■ EXERCISE ■
Nothing but the lines from the start of the entries through the line holding "deliver possession. On" is to be repeated, exactly and with pictures excluded.

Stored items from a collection
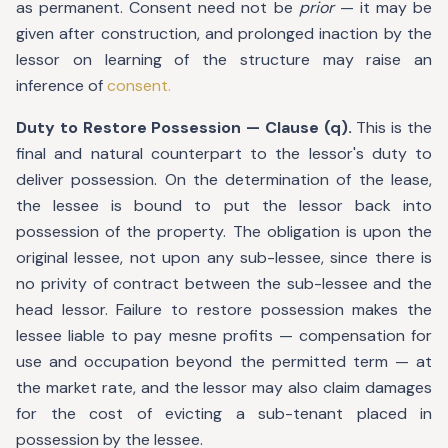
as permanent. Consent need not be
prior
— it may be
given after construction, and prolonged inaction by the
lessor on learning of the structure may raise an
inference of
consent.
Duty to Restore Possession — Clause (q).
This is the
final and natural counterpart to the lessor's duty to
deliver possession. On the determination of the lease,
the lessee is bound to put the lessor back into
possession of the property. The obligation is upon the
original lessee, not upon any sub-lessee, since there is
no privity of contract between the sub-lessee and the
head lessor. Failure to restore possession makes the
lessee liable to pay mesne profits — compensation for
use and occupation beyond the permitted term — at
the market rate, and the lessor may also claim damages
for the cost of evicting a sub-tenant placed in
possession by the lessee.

■ OUTPUT OF THE TASK ■
as permanent. Consent need not be
prior
— it may be
given after construction, and prolonged inaction by the
lessor on learning of the structure may raise an
inference of
consent.
Duty to Restore Possession — Clause (q).
This is the
final and natural counterpart to the lessor's duty to
deliver possession. On the determination of the lease,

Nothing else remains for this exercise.